American Crime Story, certainly, he says is the kind of role he’d been working and waiting his whole life to play – which is not to say he dreamt of being a serial killer! “Let’s keep turning left, turning hard rights and hard lefts as much as possible,
as long as the story is good. The name of the game for me is
variety and versatility. If
every time I do a role we have people say that’s a real departure from the last thing that would be awesome.”
[ . . . ]
For
ACS producer Ryan Murphy, it was Darren who codified in the brain.
The Glee co-creator had long had him in mind for the part. “People like Ryan have had their eye on the Cunanan story for a long time and we had worked closely in a few capacities.” Darren just had to play the waiting game. “I honestly said just let me know when you want to do this because obviously it would be a huge opportunity for me and I think it would be an incredible story but I don’t really have the keys for that car, man. You’re the driver, let me know when you want to pick me up!” Three years later and that proverbial beep came.
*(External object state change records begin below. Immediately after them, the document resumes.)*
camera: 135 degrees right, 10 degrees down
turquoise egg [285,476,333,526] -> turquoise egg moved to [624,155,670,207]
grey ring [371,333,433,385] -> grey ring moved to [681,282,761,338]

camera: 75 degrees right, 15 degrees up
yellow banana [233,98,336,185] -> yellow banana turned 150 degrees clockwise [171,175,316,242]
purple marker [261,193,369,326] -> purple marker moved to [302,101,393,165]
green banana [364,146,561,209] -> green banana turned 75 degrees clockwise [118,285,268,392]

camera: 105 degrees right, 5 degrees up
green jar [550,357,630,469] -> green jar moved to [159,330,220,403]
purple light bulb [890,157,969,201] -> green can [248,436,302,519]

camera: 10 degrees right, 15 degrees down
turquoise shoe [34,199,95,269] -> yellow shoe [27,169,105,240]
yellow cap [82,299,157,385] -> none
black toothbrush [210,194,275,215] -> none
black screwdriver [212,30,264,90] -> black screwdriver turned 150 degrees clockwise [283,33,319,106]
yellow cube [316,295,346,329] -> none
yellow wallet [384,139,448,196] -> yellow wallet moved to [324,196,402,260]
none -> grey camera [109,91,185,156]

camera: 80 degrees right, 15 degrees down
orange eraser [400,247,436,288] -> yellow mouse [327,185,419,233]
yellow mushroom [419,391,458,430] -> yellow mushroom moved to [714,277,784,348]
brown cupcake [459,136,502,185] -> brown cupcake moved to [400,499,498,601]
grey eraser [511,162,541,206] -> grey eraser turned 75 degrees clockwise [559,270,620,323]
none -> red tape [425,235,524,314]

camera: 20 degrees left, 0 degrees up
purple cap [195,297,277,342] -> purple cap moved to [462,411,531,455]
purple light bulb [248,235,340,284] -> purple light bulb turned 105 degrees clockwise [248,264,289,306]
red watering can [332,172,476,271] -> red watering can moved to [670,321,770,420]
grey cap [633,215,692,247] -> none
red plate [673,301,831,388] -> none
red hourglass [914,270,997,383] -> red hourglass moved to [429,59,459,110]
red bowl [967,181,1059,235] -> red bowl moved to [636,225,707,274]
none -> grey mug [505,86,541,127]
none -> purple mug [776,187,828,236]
In real life, Darren has to be one of the most modest and upbeat people, armed with an always-look-on-the-bright-side-of-life attitude. You imagine he’s not all that good at sitting still, hence his potentially self-inflicted to-do list, which you also get the feeling is
built from passion not pain.
“I just feel so grateful at every turn of my career; if you’re able to do anything and that there’s any definition at all is a huge win so I’ll take it where I can get it,” he says referring to the praise he’s received in playing Cunanan, one he’s also quick to bring back down to earth with a
very grounding analogy. “Every moment of your life is defining. The fact that I decided to have granola this morning defines the rest of the way my digestive system works…” he laughs. He has quite the way with words.
This too is helpful in a Hollywood landscape right now that, post-Weinstein and post-Trump, has found itself in troubling times. “What a big, big topic,” he begins. “It’s the Wild West right now, truly, there are so many things that I think it’s not necessarily Hollywood figuring itself out
, it’s our whole society figuring it out as represented by Hollywood. It kind of gets the brunt of it because of its exposure and its influence,” he explains.
“There are a lot of good things happening in it for people who have been marginalised and we’re setting new standards for ourselves that we should have set a long time ago, and in that sense it’s really good. But there are unfortunately other things that are happening where it’s hard to draw the line of what’s right and wrong and a lot of questions are being asked that we’ve never asked ourselves before about what’s appropriate.”